WORK ORDER: Take the entries that follow and write them out again, word for word.

Stored records
★ ★ ★ ★ ★

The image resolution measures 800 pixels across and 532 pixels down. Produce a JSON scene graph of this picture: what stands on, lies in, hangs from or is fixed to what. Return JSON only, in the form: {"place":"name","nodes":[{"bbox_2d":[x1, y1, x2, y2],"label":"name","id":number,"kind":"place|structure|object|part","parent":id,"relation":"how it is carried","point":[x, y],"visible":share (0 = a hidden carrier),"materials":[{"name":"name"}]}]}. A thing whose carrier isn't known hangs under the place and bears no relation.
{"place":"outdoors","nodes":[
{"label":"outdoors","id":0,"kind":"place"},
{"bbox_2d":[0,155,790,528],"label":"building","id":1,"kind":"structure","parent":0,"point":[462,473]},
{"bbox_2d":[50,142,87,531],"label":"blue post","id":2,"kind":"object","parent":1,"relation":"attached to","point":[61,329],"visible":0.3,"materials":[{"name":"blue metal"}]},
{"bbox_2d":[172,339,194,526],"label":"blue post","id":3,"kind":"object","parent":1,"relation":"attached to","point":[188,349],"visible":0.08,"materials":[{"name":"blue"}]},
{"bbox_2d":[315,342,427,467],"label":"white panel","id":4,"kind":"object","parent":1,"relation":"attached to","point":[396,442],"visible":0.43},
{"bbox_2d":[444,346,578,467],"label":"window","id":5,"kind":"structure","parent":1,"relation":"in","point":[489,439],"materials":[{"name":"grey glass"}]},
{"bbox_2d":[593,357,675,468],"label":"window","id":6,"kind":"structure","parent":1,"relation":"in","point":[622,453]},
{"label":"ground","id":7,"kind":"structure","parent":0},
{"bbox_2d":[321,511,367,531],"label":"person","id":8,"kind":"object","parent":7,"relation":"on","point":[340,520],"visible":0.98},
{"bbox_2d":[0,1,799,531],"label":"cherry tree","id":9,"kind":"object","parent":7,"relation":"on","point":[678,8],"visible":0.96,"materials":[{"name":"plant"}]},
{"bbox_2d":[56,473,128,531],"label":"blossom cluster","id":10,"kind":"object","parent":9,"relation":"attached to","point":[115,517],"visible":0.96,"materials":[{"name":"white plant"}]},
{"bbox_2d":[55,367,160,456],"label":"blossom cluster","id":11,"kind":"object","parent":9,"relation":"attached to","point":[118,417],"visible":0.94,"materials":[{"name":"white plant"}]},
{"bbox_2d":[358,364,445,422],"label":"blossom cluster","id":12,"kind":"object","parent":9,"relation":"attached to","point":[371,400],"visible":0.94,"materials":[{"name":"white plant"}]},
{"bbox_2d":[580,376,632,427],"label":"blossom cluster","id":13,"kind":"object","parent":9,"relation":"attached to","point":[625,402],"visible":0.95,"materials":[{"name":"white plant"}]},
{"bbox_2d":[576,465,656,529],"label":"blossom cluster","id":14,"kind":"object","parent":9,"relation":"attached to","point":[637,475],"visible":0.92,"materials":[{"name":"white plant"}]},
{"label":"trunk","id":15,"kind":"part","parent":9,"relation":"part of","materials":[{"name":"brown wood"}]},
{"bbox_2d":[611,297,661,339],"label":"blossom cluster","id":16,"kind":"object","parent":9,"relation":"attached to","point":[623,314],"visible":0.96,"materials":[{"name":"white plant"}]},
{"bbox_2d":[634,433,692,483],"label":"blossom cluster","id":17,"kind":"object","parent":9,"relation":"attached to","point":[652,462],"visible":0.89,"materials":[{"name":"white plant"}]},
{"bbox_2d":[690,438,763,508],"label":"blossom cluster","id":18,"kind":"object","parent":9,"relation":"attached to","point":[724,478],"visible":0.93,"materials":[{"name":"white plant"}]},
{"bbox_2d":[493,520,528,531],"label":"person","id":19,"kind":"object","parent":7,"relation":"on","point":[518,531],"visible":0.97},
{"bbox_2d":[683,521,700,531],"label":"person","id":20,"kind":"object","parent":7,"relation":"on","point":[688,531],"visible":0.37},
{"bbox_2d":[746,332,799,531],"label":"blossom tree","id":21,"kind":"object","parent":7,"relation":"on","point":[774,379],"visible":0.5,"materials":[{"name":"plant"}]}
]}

★ ★ ★ ★ ★

EXERCISE OUTPUT:
The image resolution measures 800 pixels across and 532 pixels down. Produce a JSON scene graph of this picture: what stands on, lies in, hangs from or is fixed to what. Return JSON only, in the form: {"place":"name","nodes":[{"bbox_2d":[x1, y1, x2, y2],"label":"name","id":number,"kind":"place|structure|object|part","parent":id,"relation":"how it is carried","point":[x, y],"visible":share (0 = a hidden carrier),"materials":[{"name":"name"}]}]}. A thing whose carrier isn't known hangs under the place and bears no relation.
{"place":"outdoors","nodes":[
{"label":"outdoors","id":0,"kind":"place"},
{"bbox_2d":[0,155,790,528],"label":"building","id":1,"kind":"structure","parent":0,"point":[462,473]},
{"bbox_2d":[50,142,87,531],"label":"blue post","id":2,"kind":"object","parent":1,"relation":"attached to","point":[61,329],"visible":0.3,"materials":[{"name":"blue metal"}]},
{"bbox_2d":[172,339,194,526],"label":"blue post","id":3,"kind":"object","parent":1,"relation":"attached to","point":[188,349],"visible":0.08,"materials":[{"name":"blue"}]},
{"bbox_2d":[315,342,427,467],"label":"white panel","id":4,"kind":"object","parent":1,"relation":"attached to","point":[396,442],"visible":0.43},
{"bbox_2d":[444,346,578,467],"label":"window","id":5,"kind":"structure","parent":1,"relation":"in","point":[489,439],"materials":[{"name":"grey glass"}]},
{"bbox_2d":[593,357,675,468],"label":"window","id":6,"kind":"structure","parent":1,"relation":"in","point":[622,453]},
{"label":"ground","id":7,"kind":"structure","parent":0},
{"bbox_2d":[321,511,367,531],"label":"person","id":8,"kind":"object","parent":7,"relation":"on","point":[340,520],"visible":0.98},
{"bbox_2d":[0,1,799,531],"label":"cherry tree","id":9,"kind":"object","parent":7,"relation":"on","point":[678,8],"visible":0.96,"materials":[{"name":"plant"}]},
{"bbox_2d":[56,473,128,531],"label":"blossom cluster","id":10,"kind":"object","parent":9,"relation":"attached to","point":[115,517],"visible":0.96,"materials":[{"name":"white plant"}]},
{"bbox_2d":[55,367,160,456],"label":"blossom cluster","id":11,"kind":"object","parent":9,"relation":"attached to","point":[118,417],"visible":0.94,"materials":[{"name":"white plant"}]},
{"bbox_2d":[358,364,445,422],"label":"blossom cluster","id":12,"kind":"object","parent":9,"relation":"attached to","point":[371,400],"visible":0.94,"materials":[{"name":"white plant"}]},
{"bbox_2d":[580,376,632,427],"label":"blossom cluster","id":13,"kind":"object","parent":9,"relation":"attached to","point":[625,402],"visible":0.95,"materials":[{"name":"white plant"}]},
{"bbox_2d":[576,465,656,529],"label":"blossom cluster","id":14,"kind":"object","parent":9,"relation":"attached to","point":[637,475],"visible":0.92,"materials":[{"name":"white plant"}]},
{"label":"trunk","id":15,"kind":"part","parent":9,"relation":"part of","materials":[{"name":"brown wood"}]},
{"bbox_2d":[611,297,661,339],"label":"blossom cluster","id":16,"kind":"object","parent":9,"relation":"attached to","point":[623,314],"visible":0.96,"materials":[{"name":"white plant"}]},
{"bbox_2d":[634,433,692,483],"label":"blossom cluster","id":17,"kind":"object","parent":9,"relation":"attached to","point":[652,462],"visible":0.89,"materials":[{"name":"white plant"}]},
{"bbox_2d":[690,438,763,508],"label":"blossom cluster","id":18,"kind":"object","parent":9,"relation":"attached to","point":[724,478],"visible":0.93,"materials":[{"name":"white plant"}]},
{"bbox_2d":[493,520,528,531],"label":"person","id":19,"kind":"object","parent":7,"relation":"on","point":[518,531],"visible":0.97},
{"bbox_2d":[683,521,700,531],"label":"person","id":20,"kind":"object","parent":7,"relation":"on","point":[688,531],"visible":0.37},
{"bbox_2d":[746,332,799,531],"label":"blossom tree","id":21,"kind":"object","parent":7,"relation":"on","point":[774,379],"visible":0.5,"materials":[{"name":"plant"}]}
]}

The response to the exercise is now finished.